# Opdracht a
Som alle zinsdelen over steun op uit de zin van de toespraak hieronder die begint met "Omdat mensen".

# Studietekst
......

Ministerie van Algemene Zaken

Toespraak van minister-president Kok tijdens de Bijeenkomst van Verbondenheid op 12 januari 2001 te Volendam, ter nagedachtenis van de slachtoffers van de cafébrand in Volendam

Waarom hebben wij elkaar nodig in tijden van verslagenheid en van intens verdriet?
Waarom herdenken wij SAMEN de slachtoffers van die niets en niemand ontziende brand, die aan het prille begin van het nieuwe jaar Volendam in diepe rouw heeft gedompeld?

Omdat mensen niet zonder elkaars steun kúnnen; elkaars steun willen voelen en elkaar steun willen geven.

Ieder ongeluk, ieder ongeval dat mensen onherstelbaar beschadigt en verwondt, is een tragedie.

......

# Aangeleverde gegevens

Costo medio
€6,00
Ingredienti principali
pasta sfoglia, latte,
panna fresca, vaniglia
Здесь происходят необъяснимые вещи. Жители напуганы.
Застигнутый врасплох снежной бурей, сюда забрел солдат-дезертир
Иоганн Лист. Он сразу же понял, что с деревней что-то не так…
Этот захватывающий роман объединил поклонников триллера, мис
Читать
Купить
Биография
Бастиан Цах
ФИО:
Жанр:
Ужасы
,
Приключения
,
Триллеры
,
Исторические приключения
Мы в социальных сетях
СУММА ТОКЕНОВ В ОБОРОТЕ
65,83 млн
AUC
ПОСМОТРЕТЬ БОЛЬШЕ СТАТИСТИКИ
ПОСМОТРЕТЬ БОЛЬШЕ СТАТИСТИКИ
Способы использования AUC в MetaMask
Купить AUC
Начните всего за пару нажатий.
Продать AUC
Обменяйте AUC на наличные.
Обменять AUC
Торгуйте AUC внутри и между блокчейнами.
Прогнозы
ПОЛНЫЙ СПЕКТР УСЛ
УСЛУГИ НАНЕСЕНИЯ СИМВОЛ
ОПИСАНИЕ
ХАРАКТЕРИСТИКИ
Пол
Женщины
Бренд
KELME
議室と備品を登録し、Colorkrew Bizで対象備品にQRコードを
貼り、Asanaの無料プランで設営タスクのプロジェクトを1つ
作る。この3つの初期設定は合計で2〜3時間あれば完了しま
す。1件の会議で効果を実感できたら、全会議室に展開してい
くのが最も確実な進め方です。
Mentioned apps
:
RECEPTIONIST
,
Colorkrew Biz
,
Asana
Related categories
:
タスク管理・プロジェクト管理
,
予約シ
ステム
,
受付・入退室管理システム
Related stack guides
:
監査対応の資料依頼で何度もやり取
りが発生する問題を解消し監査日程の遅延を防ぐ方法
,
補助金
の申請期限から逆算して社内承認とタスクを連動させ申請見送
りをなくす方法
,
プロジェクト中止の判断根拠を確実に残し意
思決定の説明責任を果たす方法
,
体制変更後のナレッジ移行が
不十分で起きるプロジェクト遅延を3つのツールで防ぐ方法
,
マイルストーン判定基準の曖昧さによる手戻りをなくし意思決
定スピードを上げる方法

......

# Opdracht b
Werk de vermeldingen bij vanaf het begin tot en met de regel met "Related stack guides": zet "Verwante categorieën" in de plaats van "Related categories" en laat al het andere ongewijzigd. Geef alleen die regels terug.

# Antwoord a
- niet zonder elkaars steun kúnnen
- elkaars steun willen voelen
- elkaar steun willen geven

# Antwoord b
Costo medio
€6,00
Ingredienti principali
pasta sfoglia, latte,
panna fresca, vaniglia
Здесь происходят необъяснимые вещи. Жители напуганы.
Застигнутый врасплох снежной бурей, сюда забрел солдат-дезертир
Иоганн Лист. Он сразу же понял, что с деревней что-то не так…
Этот захватывающий роман объединил поклонников триллера, мис
Читать
Купить
Биография
Бастиан Цах
ФИО:
Жанр:
Ужасы
,
Приключения
,
Триллеры
,
Исторические приключения
Мы в социальных сетях
СУММА ТОКЕНОВ В ОБОРОТЕ
65,83 млн
AUC
ПОСМОТРЕТЬ БОЛЬШЕ СТАТИСТИКИ
ПОСМОТРЕТЬ БОЛЬШЕ СТАТИСТИКИ
Способы использования AUC в MetaMask
Купить AUC
Начните всего за пару нажатий.
Продать AUC
Обменяйте AUC на наличные.
Обменять AUC
Торгуйте AUC внутри и между блокчейнами.
Прогнозы
ПОЛНЫЙ СПЕКТР УСЛ
УСЛУГИ НАНЕСЕНИЯ СИМВОЛ
ОПИСАНИЕ
ХАРАКТЕРИСТИКИ
Пол
Женщины
Бренд
KELME
議室と備品を登録し、Colorkrew Bizで対象備品にQRコードを
貼り、Asanaの無料プランで設営タスクのプロジェクトを1つ
作る。この3つの初期設定は合計で2〜3時間あれば完了しま
す。1件の会議で効果を実感できたら、全会議室に展開してい
くのが最も確実な進め方です。
Mentioned apps
:
RECEPTIONIST
,
Colorkrew Biz
,
Asana
Verwante categorieën
:
タスク管理・プロジェクト管理
,
予約シ
ステム
,
受付・入退室管理システム
Related stack guides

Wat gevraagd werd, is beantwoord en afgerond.